Rio Bravo was active in private equity first through Rio Bravo Nordeste I FMIEE (focused on SMEs in the Northeast region), later, in 2007, with Rio Bravo Nordeste II, the largest regional private equity fund in the country. In February 2006 Rio Bravo acquired MVP Mercatto Venture Partners Ltda., renamed as Rio Bravo Venture Partners Ltda., a venture capital management company based in Rio de Janeiro. Later, in October 2010, Rio Bravo raised its first private equity fund dedicated to investments in renewable energy.
In 2005 a Rio Bravo started Rio Bravo Project Finance Ltd to advise clients in infrastructure projects and also Rio Bravo Fundamental, a value driven listed equity mutual fund.

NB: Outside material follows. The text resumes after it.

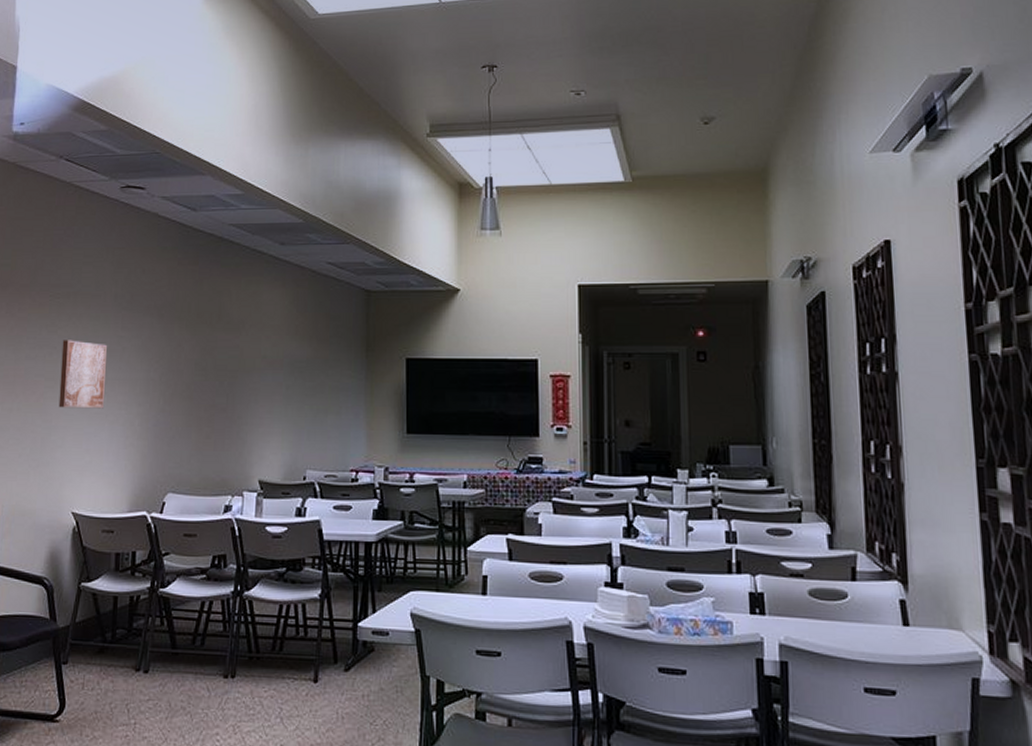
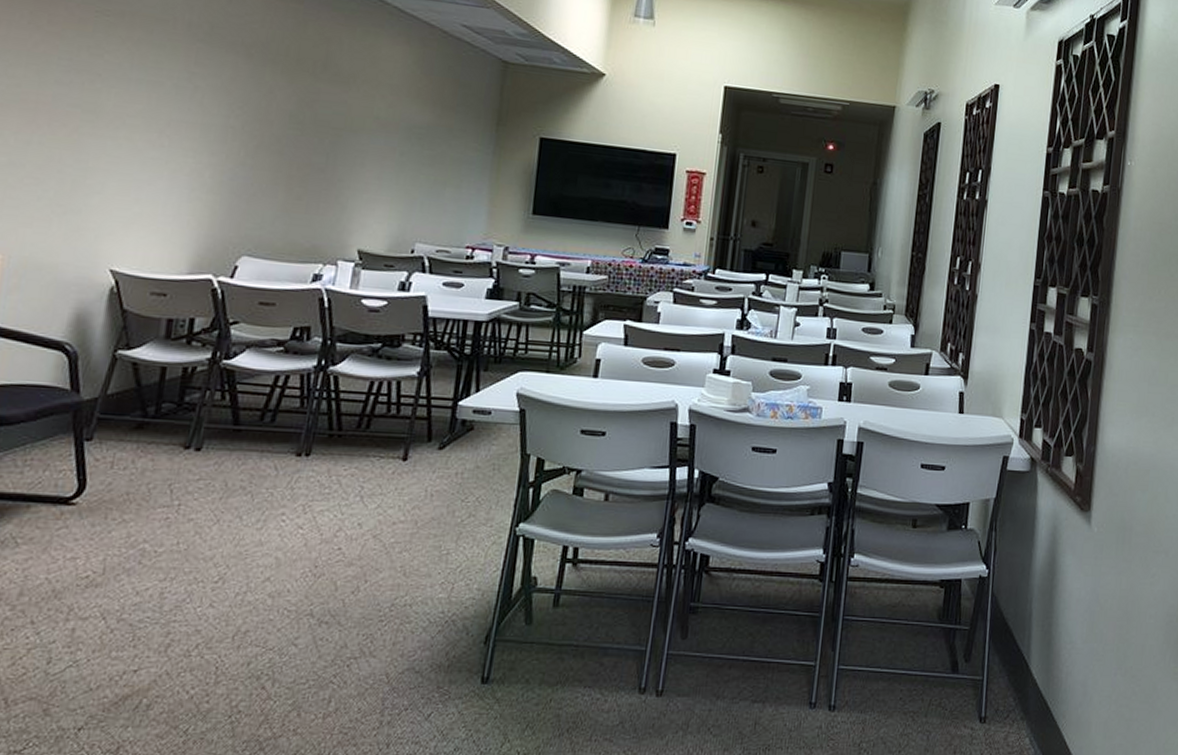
wall art: present [58,340,107,409] -> none [99,66,173,154]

In May 2008 Rio Bravo spun off its real estate based securitization business into a new company called RB Capital, with no shareholding from Rio Bravo partners. In 2016 RB Capital had its control bought by Orix Group from Japan. In August 2016, Rio Bravo's control was acquired by Fosun International, one of the largest private groups in China.
Franco has been a member of several boards. He is now active as board member of Banco Daycoval, Seguradora Pottencial and as Chairman of Instituto Millenium, a Brazilian think tank.